# Auburn Toy Truck



## kwalker (Aug 15, 2010)

My dump from yesterday dried up pretty quick. No finds for the day from there. So I went for a walk next door to behind my neighbor's house and started finding prohabition era ("Federal law prohibits the sale and reuse of this bottle" Prohibition?) flasks and bottles. Under a few sticks I found this cute thing. The sides say "Auburn safe play Toys" and "Auburn Telephone" so this is what appears to be a telephone maintanence truck. It's made from moulded plastic and I thought these trucks were made in cast iron as well? Can anyone give me a little more information on the company, the truck itself, and possible value? It's a little crooked and warped because of the years in the dump and both axles are broken but the wheels are still on there.


----------



## JOETHECROW (Aug 15, 2010)

That's a cool little truck.


----------



## Poison_Us (Aug 15, 2010)

It sure is.  I grew up just outside of Auburn..........California.  So probably not the same place.
 Here is a look at old town....  Makes me a little homesick to brows the pix.  The most recognizable building in the area is the old firehouse.  Some artist created a painting of old town some time ago and I stumbled upon it in a gallery in the Rushmore Mall in Rapid City.  I spotted the old firehouse from across the room.  I wanted to buy it, just because.  

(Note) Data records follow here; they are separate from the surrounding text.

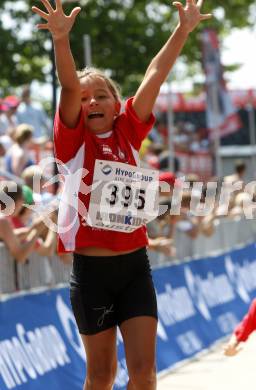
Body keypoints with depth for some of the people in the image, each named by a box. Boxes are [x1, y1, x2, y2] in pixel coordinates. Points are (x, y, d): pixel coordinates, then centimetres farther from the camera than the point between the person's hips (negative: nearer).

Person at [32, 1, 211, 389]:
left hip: (135, 265, 2)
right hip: (91, 269, -2)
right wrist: (61, 39, -31)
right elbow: (69, 87, -17)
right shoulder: (74, 139, -1)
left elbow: (155, 76, 1)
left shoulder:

http://www.oldtownauburnca.com/list.php?cat=5&sub=5

 Oh, and this is where a good portion of Phenomenon was filmed.  Opening shot is Sacramento street.  You could see all filming stuff from the interstate.  After shooting I was in some of the shops and many had pictures of the actors and such hanging in their shops.


----------



## bottle_head9 (Aug 15, 2010)

Very cool find.[]


----------



## surfaceone (Aug 15, 2010)

Hey Kenneth,

 I really like that truck. Great recovery, and in amazing shape, considering it's previous resting place.

 There's a great article on The Auburn Rubber Co. and their toys @ Toy Collector Magazine.






 There's a lesser write up @ Wiki-ville.




From.

 The "Federal Law Forbids..." language is post Prohibition, (1932-1964) and what I consider an in ground dating signal.


----------



## kwalker (Aug 15, 2010)

Thanks for those links surfaceone, they really helped and so did your help on the bottles too. This helps put an approximate age on the truck. I think the model of the truck is a '54 Ford F350. What do you think? This is a similar model of the truck outfitted with road-railer wheels.


----------